#### [Exercise passage]
____

5 Exercises That Are Too Hard on Your Knees After 50
Let's get one thing straight: Your age should never hold you back from performing a physical activity, task, or exercise, explains Marc Phillips PT, DPT, OCS, and franchise regional consultant for FYZICAL Therapy & Balance Centers. But what you should be mindful of is your prior level of function and conditioning. If you're worried there are some exercises that are too hard on your knees after 50 and that mindset is holding you back from working out, Phillips breaks things down. He shares that the below moves (other than the leg extension machine) are okay to perform if and only if you're properly conditioned to perform them, or if they're already part of a routine you're able to safely do sans any negative side effects.
"They can all be activities that you set as a goal to be able to achieve through an exercise progression, but they should not be where you start if you are just beginning," Phillips adds. He also notes, "Many people with knee problems had an injury when they were younger; if you aren't taking care of your knees throughout middle age, you may need your knee replaced later in life." It's always a smart move to check in with your healthcare provider or a certified fitness professional if you have any thoughts or concerns about particular exercises affecting your knee health or any other part of your body.

____

#### [Assignment 1]
From the article on knee exercises after 50, extract verbatim the part that opens with the words containing "5 Exercises That" and closes with "negative side effects.".
#### [Assignment 2]
List every professional credential given after Marc Phillips's name in the article on knee exercises after 50.

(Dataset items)
____

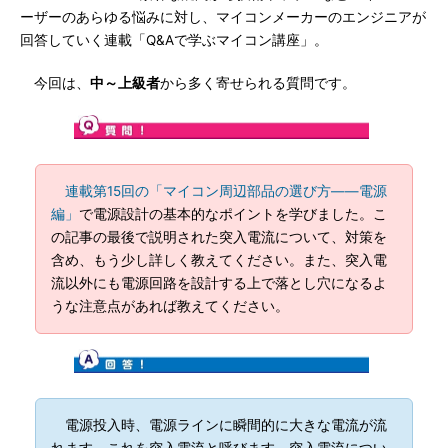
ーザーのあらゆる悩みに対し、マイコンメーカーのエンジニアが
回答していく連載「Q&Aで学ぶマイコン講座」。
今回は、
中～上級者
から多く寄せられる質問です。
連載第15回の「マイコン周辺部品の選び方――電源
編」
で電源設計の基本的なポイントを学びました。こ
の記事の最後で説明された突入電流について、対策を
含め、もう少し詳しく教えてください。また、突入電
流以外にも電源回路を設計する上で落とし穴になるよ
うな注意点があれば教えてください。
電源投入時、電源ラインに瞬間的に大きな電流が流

____

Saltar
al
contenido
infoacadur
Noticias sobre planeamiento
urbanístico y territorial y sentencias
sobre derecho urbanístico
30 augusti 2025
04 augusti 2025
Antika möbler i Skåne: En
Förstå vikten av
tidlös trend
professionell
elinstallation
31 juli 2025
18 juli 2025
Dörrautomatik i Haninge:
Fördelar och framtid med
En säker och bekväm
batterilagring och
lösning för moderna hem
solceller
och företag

____

#### [Response box 1]
5 Exercises That Are Too Hard on Your Knees After 50
Let's get one thing straight: Your age should never hold you back from performing a physical activity, task, or exercise, explains Marc Phillips PT, DPT, OCS, and franchise regional consultant for FYZICAL Therapy & Balance Centers. But what you should be mindful of is your prior level of function and conditioning. If you're worried there are some exercises that are too hard on your knees after 50 and that mindset is holding you back from working out, Phillips breaks things down. He shares that the below moves (other than the leg extension machine) are okay to perform if and only if you're properly conditioned to perform them, or if they're already part of a routine you're able to safely do sans any negative side effects.

#### [Response box 2]
PT, DPT, OCS